NOAA head set to step down in February 2013
Lubchenco says she will return to her family and academia.
The administrator of the National Oceanic and Atmospheric Administration has announced that she will leave the agency at the end of February 2013.
In an email to NOAA staff on Wednesday morning, Jane Lubchenco said that she was planning to return to her family and academia on the West Coast. She cited many of NOAA’s recent accomplishments and thanked employees for their talent and dedication to the agency’s mission.
“It has been an honor and a privilege to serve this administration by leading NOAA,” Lubchenco said in a statement.
Outside groups praised Lubchenco’s work, and said that she had been instrumental in tackling climate change and ocean acidification.

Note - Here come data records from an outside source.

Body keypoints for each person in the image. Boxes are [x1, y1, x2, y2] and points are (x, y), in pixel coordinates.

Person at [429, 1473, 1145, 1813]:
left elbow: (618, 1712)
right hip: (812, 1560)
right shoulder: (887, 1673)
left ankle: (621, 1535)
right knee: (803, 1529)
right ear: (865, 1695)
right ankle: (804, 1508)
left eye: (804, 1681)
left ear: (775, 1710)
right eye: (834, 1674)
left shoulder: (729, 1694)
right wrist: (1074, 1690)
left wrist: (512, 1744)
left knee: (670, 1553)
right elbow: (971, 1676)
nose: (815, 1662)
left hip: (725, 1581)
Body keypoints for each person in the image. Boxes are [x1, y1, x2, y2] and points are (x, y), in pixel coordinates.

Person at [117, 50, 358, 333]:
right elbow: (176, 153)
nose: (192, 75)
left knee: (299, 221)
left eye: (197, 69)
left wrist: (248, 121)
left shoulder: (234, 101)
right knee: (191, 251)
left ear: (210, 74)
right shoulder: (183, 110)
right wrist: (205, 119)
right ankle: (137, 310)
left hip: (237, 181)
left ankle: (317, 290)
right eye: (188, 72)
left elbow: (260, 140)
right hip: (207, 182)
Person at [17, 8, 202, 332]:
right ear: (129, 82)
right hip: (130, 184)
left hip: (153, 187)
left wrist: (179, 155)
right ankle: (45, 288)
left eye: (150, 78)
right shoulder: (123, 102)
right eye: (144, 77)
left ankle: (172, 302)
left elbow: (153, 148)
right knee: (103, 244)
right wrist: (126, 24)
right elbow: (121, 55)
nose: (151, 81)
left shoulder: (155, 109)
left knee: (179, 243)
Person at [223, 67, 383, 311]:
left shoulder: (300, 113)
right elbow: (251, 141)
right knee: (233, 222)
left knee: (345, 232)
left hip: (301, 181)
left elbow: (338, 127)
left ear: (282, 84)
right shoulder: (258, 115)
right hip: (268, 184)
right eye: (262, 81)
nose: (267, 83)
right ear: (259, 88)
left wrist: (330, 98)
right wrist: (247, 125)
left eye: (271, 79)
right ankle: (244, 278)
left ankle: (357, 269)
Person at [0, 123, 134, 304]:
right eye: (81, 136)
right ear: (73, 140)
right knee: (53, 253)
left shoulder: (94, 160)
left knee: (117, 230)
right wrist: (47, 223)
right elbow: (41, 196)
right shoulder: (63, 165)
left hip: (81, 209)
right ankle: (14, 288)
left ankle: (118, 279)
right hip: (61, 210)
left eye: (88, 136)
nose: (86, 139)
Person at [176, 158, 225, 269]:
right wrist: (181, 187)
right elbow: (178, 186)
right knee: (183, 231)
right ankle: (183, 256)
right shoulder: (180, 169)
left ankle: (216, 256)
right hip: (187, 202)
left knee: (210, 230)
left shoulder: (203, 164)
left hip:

Janis Searles Jones, the interim president of Ocean Conservancy, an environmental non-profit, told The Washington Post that NOAA under Lubchenco’s leadership had a “pivotal role” in addressing major crises such as the Deepwater Horizon oil spill in 2010 and other calamities in the Gulf Coast.
The Washington Post noted that Lubchenco’s departure adds to the growing number of leadership vacancies at NOAA that President Obama must fill. In May, former National Weather Service head Jack Hayes resigned after mishandling appropriated funds.
Prior to joining the agency in 2009, Lubchenco was a professor at Oregon State University, teaching and researching environmental science and marine ecology.